Lire aussi > L’histoire de Rekha Mishra, policière à Bombay, qui sauve les enfants des rues
« Nous dénonçons tout abus de pouvoir et la multiculturalité est un des éléments essentiels de la formation des policiers mais en ces temps de terrorisme islamiste, il est normal qu’on ne se dirige pas vers des Suédois », s’exclame-t-il. « Il existe des règles mais il est vrai que la réalité du terrain » peut être différente, nuance le vice-président de la CSC Services publics. Pour Stéphane Deldicque, les policiers sont bien formés pour éviter cet écueil mais « il faut rester vigilant et attentif ».

Il lance un appel au ministre de l’Intérieur, Jan Jambon, pour qu’il rencontre le Comité permanent de police locale afin d’examiner « s’il serait intéressant d’établir un plan d’action » pour lutter contre ce phénomène, par le biais de sensibilisation ou de campagnes internes par exemple. « Il faut garantir l’image d’impartialité de la police », conclut-il.
La réaction de Jan Jambon
Le profilage ethnique ne fait pas partie de la politique de la police, assure le ministre de l’Intérieur Jan Jambon. Par la voix de son porte-parole cité par nos confrères de La Libre, le ministre N-VA indique ne pas partager le constat selon lequel la police et les autorités politiques n’accorderaient pas suffisamment d’attention à la récurrence de contrôles d’identité discriminatoires. « Jamais un ministre de l’Intérieur n’a fait autant d’effort pour lutter contre le profilage ethnique », estime le porte-parole de Jan Jambon, Olivier Van Raemdonck.
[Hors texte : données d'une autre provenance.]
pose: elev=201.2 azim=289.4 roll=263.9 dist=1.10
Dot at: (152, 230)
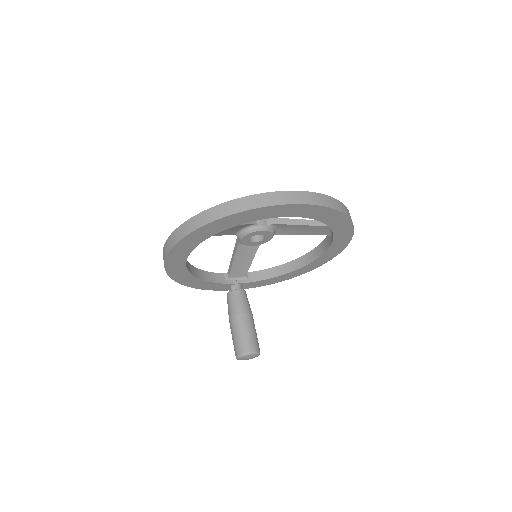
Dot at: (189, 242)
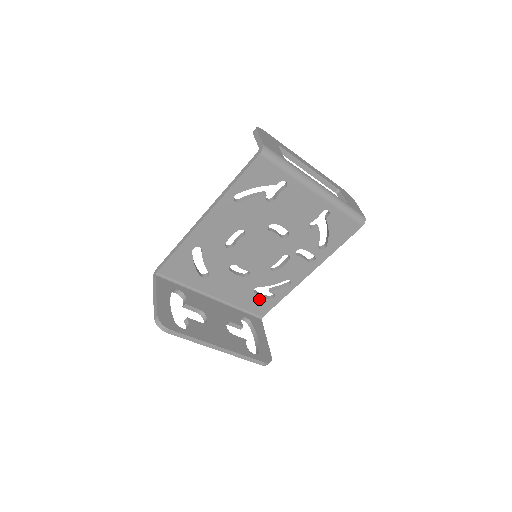
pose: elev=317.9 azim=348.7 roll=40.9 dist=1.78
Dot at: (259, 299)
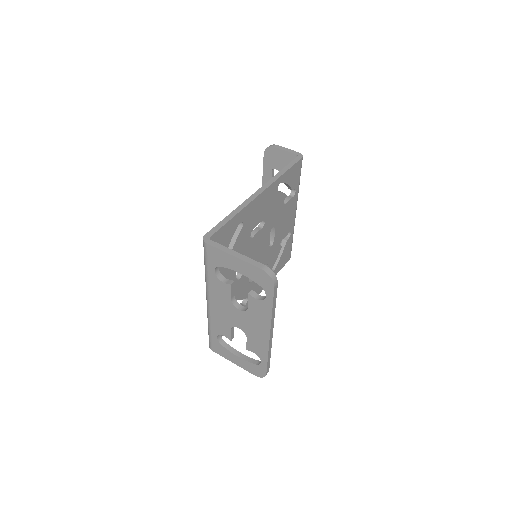
Dot at: occluded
Les dangers de ce type d’intervention sont abordés lors des formations et plusieurs initiatives ont été prises ces dernières années. Ainsi, les agents de l’aéroport de Zaventem sont formés depuis 2014 au profilage prédictif (ou « behaviour detection »), une technique qui vise à détecter des situations suspectes sur la base d’indicateurs objectifs, souligne M. Van Raemdonck.
Jan Jambon considère qu’il faut maintenir une relation de confiance avec les policiers. « Si des fautes sont commises, nous comptons sur le contrôle social interne pour corriger la situation et alerter si nécessaire. Un enregistrement des données pourrait avoir comme effet pervers d’entraver le travail des policiers parce qu’ils se méfieraient de l’administration », d’après son porte-parole.